Could you print every line from the first one of the records below through the line containing "staining of benign", with both included and nothing else?

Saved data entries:
---*---

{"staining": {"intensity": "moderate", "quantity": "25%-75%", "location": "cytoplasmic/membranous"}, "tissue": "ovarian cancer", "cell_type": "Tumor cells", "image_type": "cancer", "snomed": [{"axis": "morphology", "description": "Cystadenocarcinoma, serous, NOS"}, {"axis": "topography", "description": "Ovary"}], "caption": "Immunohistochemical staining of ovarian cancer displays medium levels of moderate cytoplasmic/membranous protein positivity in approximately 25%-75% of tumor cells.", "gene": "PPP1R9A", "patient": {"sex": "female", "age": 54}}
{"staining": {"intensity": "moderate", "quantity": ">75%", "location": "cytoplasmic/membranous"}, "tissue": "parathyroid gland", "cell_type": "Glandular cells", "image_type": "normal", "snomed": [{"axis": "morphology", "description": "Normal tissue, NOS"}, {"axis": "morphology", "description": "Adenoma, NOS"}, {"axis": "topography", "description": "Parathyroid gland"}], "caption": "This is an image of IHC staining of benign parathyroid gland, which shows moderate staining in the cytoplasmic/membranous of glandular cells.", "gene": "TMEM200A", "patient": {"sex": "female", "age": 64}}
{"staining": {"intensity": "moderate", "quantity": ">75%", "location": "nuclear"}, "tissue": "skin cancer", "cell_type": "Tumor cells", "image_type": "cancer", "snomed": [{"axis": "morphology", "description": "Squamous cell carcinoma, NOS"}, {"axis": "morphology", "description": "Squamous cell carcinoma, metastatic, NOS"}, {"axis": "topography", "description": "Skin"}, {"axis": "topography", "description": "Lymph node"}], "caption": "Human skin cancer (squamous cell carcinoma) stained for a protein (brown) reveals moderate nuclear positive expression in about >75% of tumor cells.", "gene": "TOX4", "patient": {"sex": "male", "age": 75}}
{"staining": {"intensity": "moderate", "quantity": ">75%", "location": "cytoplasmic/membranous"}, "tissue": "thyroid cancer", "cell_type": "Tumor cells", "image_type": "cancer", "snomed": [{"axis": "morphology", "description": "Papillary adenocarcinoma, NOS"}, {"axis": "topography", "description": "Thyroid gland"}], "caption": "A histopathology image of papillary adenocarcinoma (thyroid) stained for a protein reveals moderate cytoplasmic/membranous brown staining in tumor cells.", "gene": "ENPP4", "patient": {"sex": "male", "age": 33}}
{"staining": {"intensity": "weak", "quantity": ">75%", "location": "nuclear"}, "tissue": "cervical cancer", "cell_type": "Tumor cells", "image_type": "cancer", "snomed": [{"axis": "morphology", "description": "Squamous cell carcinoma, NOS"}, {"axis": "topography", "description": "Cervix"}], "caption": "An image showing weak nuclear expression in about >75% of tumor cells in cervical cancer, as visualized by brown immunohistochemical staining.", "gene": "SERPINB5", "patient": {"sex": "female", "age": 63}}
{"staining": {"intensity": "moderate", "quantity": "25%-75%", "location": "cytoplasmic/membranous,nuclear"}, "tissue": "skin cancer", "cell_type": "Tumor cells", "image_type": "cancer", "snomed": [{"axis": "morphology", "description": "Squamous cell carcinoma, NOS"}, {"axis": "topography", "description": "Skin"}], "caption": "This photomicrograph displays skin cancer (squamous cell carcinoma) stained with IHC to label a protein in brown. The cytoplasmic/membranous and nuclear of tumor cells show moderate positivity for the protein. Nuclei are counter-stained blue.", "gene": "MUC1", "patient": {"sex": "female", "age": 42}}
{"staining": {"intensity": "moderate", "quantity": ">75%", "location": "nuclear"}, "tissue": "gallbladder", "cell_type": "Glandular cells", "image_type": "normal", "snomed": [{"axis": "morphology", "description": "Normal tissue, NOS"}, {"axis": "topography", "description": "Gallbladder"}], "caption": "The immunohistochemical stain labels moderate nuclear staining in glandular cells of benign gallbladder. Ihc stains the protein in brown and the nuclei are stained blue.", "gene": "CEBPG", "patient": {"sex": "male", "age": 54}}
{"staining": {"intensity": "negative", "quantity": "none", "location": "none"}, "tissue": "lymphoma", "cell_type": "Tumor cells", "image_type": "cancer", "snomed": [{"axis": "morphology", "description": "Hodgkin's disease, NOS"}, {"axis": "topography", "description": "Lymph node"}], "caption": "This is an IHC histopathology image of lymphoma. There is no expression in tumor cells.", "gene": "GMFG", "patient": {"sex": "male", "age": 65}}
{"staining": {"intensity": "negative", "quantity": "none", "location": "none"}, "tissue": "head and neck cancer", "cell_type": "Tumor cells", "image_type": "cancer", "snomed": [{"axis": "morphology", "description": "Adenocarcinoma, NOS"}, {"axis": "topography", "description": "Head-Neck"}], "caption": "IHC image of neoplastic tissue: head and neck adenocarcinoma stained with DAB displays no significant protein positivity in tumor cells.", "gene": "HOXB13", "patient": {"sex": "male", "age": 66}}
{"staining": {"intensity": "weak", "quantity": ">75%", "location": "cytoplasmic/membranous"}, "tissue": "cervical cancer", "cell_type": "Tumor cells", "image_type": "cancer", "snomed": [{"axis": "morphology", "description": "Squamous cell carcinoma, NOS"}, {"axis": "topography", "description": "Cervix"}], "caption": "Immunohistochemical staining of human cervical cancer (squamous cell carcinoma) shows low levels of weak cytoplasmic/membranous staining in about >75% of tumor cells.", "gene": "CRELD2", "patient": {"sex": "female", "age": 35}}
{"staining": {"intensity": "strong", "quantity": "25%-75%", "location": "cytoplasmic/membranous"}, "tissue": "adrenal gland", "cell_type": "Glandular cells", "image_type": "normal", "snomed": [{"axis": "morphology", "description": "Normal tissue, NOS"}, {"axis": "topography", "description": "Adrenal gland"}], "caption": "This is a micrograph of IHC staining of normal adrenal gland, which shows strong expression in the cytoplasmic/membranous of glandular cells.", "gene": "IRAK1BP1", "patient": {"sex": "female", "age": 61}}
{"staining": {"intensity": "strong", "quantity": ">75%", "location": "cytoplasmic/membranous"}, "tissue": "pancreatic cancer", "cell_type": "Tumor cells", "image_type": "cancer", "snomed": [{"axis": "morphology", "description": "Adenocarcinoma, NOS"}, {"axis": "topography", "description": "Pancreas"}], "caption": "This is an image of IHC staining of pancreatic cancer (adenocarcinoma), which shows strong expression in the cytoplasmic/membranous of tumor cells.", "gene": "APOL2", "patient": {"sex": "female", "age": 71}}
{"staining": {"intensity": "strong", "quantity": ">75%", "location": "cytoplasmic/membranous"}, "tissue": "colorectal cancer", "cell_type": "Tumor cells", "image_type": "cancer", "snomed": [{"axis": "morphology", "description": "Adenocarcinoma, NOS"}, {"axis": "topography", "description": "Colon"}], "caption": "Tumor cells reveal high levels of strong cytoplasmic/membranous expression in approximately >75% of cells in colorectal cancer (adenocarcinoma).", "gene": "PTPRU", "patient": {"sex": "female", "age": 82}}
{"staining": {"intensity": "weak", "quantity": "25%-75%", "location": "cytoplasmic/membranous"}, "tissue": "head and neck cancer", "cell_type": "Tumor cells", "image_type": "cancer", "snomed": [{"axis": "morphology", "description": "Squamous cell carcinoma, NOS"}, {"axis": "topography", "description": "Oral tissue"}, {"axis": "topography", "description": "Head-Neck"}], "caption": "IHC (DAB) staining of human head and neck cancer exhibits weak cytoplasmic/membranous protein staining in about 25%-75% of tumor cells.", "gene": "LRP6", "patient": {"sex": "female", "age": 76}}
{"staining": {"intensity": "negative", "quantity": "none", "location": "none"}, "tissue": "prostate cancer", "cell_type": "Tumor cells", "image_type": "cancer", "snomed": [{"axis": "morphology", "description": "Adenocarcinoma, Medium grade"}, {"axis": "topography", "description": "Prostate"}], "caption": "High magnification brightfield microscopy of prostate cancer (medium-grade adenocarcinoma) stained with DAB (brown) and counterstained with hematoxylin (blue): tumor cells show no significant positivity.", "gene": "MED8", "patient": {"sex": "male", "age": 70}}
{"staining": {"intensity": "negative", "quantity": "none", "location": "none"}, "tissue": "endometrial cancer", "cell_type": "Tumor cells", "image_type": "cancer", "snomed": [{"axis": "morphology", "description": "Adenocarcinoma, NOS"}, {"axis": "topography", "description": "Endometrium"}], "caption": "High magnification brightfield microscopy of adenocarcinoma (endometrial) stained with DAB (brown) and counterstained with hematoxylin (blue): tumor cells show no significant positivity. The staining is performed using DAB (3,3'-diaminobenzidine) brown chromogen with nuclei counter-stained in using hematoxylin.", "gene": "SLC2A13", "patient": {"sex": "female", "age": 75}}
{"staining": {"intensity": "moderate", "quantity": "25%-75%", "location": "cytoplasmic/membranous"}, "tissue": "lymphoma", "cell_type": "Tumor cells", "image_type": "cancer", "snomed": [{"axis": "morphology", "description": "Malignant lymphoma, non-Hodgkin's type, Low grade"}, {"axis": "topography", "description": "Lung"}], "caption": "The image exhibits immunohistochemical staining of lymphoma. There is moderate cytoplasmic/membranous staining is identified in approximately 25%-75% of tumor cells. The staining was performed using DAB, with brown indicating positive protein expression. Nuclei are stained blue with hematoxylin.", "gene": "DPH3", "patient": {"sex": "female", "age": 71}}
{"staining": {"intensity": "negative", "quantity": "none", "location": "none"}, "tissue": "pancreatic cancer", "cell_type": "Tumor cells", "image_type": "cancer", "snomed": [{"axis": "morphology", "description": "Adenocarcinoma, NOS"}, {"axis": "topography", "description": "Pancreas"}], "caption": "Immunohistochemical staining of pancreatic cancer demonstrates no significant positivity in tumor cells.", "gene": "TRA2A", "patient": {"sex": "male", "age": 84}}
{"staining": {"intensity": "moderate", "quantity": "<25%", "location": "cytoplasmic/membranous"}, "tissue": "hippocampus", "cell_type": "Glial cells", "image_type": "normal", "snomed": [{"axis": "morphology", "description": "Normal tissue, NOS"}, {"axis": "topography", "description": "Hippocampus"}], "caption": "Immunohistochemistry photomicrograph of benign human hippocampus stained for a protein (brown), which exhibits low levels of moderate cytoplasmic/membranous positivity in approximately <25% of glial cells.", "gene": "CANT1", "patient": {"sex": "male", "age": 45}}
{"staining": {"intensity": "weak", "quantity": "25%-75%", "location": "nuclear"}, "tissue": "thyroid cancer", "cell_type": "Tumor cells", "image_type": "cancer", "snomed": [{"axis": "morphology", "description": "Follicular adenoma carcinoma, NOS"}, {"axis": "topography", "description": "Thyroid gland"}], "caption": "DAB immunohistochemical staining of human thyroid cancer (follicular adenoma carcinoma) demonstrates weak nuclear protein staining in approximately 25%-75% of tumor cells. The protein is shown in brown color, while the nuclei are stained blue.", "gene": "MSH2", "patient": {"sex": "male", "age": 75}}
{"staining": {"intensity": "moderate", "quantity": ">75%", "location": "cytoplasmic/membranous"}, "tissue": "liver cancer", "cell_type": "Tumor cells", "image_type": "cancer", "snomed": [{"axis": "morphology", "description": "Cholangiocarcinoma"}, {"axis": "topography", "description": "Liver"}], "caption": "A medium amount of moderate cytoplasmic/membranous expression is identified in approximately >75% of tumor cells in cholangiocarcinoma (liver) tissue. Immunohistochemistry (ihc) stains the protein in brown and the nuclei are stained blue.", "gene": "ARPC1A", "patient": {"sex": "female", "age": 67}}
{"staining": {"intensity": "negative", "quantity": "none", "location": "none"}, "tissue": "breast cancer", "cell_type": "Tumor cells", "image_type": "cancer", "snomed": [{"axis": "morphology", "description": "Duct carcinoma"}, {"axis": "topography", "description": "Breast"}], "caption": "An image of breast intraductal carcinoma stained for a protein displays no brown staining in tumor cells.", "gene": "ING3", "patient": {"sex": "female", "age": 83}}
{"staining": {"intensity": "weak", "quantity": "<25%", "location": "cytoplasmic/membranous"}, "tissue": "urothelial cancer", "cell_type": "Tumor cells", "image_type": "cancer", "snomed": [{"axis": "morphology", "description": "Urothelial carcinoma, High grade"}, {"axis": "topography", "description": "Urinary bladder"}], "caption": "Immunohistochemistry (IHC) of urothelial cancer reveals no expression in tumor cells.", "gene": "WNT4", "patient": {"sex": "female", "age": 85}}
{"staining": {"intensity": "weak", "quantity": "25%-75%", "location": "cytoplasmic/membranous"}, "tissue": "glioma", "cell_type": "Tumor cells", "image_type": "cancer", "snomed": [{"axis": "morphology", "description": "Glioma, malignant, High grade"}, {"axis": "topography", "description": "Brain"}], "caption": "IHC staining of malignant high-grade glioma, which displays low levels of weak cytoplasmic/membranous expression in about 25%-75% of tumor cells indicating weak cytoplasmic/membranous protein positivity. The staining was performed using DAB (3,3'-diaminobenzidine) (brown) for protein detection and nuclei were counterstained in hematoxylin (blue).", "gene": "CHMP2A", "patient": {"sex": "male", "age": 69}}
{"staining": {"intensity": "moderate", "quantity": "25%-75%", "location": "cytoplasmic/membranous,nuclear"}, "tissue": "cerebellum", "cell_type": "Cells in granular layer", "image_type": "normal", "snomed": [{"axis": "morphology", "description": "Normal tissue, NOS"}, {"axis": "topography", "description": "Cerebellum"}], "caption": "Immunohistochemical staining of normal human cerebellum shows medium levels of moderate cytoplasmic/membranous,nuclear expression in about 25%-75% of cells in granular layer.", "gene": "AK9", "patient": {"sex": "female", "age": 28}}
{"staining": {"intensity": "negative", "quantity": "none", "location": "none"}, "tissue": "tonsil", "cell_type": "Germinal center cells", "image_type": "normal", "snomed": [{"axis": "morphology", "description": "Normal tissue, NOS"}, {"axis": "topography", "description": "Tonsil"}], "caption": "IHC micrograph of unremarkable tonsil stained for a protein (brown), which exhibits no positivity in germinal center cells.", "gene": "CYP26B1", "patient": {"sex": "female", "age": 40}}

---*---

YOUR RESPONSE —
{"staining": {"intensity": "moderate", "quantity": "25%-75%", "location": "cytoplasmic/membranous"}, "tissue": "ovarian cancer", "cell_type": "Tumor cells", "image_type": "cancer", "snomed": [{"axis": "morphology", "description": "Cystadenocarcinoma, serous, NOS"}, {"axis": "topography", "description": "Ovary"}], "caption": "Immunohistochemical staining of ovarian cancer displays medium levels of moderate cytoplasmic/membranous protein positivity in approximately 25%-75% of tumor cells.", "gene": "PPP1R9A", "patient": {"sex": "female", "age": 54}}
{"staining": {"intensity": "moderate", "quantity": ">75%", "location": "cytoplasmic/membranous"}, "tissue": "parathyroid gland", "cell_type": "Glandular cells", "image_type": "normal", "snomed": [{"axis": "morphology", "description": "Normal tissue, NOS"}, {"axis": "morphology", "description": "Adenoma, NOS"}, {"axis": "topography", "description": "Parathyroid gland"}], "caption": "This is an image of IHC staining of benign parathyroid gland, which shows moderate staining in the cytoplasmic/membranous of glandular cells.", "gene": "TMEM200A", "patient": {"sex": "female", "age": 64}}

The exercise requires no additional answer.